Each region in Italy has its own delicious and distinct cuisine. Emilia Romagna, boasts some of the most mouthwatering pasta dishes like lasagne, cappelletti and these renowned homemade tortelli verdi.
Serves: 4-6
Ingredients
For the filling:
  • 2 tablespoons extra virgin olive oil
  • 2 garlic cloves, smashed
  • 16 ounces (450g) organic frozen spinach o (32 ounces (900g) fresh spinach, steamed)
  • 1 organic vegetable bouillon cube
  • 1 cup (100g) parmigiano reggiano, grated
  • 3 tablespoons (30g) breadcrumbs
For the dough:
  • 4 eggs
  • 3⅛ cup (400g) organic type “00” flour or all-purpose flour
For the sauce:
  • 2 tablespoons (25g) butter
  • 5 sage leaves
Instructions
For the filling:
  1. Heat the extra virgin olive oil over medium heat in a large skillet then add the garlic and cook for two minutes.  Next add the organic frozen spinach and one organic vegetable bouillon, cover and cook for 10-15 minutes then remove the lid and continue cooking until the spinach is dry.
  2. Remove the skillet from the heat and cool.  Discard the garlic and add the grated parmigiano reggiano cheese and dried bread crumbs.  Stir well.  To test if the filling has the right consistency, try to form a small ball.  If it holds its shape, it's ready; if it is too soft, simply add more grated parmigiano reggiano cheese and breadcrumbs until you are able to form a ball.
For the dough:
  1. Place the organic type 00 flour on a clean surface, make a well in the center and crack in the eggs. Using a knife or a fork gradually combine the flour and eggs until you have a reached a dough consistency.  
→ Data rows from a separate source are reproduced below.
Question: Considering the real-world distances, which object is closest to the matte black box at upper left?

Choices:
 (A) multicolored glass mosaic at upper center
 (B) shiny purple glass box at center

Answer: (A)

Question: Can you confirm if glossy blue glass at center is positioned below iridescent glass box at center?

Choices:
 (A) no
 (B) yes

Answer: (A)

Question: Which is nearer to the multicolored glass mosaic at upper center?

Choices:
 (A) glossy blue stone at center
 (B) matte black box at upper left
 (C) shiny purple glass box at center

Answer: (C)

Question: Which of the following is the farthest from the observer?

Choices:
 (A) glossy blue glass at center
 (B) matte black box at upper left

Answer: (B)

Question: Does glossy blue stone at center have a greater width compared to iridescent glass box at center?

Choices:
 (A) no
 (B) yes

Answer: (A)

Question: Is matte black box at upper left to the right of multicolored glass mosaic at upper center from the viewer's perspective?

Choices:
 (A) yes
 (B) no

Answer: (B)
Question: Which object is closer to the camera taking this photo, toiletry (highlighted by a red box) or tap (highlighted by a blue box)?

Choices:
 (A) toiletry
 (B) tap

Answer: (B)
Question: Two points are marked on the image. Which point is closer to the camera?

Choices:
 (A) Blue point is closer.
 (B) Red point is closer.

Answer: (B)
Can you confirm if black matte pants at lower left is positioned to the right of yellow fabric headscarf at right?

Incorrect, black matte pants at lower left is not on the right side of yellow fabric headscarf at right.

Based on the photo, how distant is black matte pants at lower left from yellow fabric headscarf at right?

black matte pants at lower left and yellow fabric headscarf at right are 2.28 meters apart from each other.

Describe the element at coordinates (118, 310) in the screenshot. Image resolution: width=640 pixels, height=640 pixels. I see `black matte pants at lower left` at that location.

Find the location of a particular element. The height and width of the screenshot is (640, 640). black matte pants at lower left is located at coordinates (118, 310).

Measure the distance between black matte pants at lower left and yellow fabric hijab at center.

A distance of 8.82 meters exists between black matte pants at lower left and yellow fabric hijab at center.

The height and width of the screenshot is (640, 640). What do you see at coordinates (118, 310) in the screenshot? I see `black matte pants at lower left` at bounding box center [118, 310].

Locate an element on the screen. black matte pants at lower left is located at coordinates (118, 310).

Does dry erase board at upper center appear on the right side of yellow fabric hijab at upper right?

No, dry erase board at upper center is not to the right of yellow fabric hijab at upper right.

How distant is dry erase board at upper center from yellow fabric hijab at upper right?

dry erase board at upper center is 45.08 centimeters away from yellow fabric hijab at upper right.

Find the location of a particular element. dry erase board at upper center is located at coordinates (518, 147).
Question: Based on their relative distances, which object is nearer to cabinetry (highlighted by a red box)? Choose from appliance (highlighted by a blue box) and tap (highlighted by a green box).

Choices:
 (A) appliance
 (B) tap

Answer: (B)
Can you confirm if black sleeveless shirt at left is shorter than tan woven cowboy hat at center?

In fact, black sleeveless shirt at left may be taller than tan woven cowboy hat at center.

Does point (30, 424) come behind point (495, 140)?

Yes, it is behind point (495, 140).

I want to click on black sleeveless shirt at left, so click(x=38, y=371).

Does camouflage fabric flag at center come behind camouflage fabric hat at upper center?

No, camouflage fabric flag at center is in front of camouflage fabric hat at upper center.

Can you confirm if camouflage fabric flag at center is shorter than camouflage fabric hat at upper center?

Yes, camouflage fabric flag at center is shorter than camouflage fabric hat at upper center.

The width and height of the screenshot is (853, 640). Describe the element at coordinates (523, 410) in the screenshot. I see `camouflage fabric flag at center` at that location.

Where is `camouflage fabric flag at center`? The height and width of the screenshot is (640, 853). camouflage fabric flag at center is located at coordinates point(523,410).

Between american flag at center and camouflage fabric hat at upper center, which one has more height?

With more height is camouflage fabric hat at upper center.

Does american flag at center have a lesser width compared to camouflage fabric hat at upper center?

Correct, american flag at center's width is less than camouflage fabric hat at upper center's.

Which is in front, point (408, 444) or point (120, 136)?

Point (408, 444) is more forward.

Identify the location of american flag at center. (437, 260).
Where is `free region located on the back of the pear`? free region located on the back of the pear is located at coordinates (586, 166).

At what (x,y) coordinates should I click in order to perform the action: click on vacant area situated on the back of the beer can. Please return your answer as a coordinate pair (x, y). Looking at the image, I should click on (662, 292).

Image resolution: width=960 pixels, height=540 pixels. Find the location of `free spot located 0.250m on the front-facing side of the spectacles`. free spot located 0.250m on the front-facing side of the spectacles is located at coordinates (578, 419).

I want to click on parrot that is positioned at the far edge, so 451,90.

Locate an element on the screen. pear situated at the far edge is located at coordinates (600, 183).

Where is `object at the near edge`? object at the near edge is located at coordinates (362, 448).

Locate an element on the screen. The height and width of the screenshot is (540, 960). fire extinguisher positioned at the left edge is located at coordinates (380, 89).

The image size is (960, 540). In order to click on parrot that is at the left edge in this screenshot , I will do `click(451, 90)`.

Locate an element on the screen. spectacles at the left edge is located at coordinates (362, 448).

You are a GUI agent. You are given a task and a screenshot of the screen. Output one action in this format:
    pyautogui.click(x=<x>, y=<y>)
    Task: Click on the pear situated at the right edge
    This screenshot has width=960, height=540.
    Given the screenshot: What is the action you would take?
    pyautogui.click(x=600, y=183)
  2. Knead the dough for 10 minutes then wrap it in plastic wrap and store in the refrigerator for 30 minutes. In the meantime, clean the counter in order to have space to roll out the dough.
  3. Divide the dough in two pieces, rewrap one of them and place in the refrigerator.  Using a rolling pin, roll out the first piece of dough until it is as thin as a piece of paper.  Work quickly because if the dough dries out when you make the tortelli the borders will not close well and the filling will leak out
  4. when the tortelli is being cooked.
  5. Using a frilled edge pastry cutter, cut a line at the bottom of the pastry sheet.  Form little balls of spinach filling the size of small grapes and position them in a line about ¼  inch from the edge and ½ inch from one another.  Fold the pasta sheet over the balls.
  6. Cut the pasta sheet with the frilled edge pastry cutter where the overlapped edge touches the pasta sheet.  Starting from the center, use your two pinkies to form a circle around each spinach ball and pat around it to seal, this also will allow the air to come out.  Utilizing the frilled edge pastry, cut a line between each ball then with your fingers press down on all of the edges to make sure that the square pasta is completely sealed. Take the second ball of dough out of the refrigerator and repeat the process.
  7. At this point the tortelli verdi are ready to be cooked or conserved in the refrigerator (for a few hours) or in the freezer (for a few months).
  8. When you are ready to cook your tortelli verdi, bring a pot of water to boil, add salt and the tortelli verdi and cook for roughly 4-5 minutes.  In the mean time, melt two tablespoons butter with 5 sage leaves in a skillet.  Drain the tortelli verdi, add them to the skillet and coat with butter paying attention to not break them while stirring. Serve immediately with grated parmigiano reggiano cheese. Buon appetito!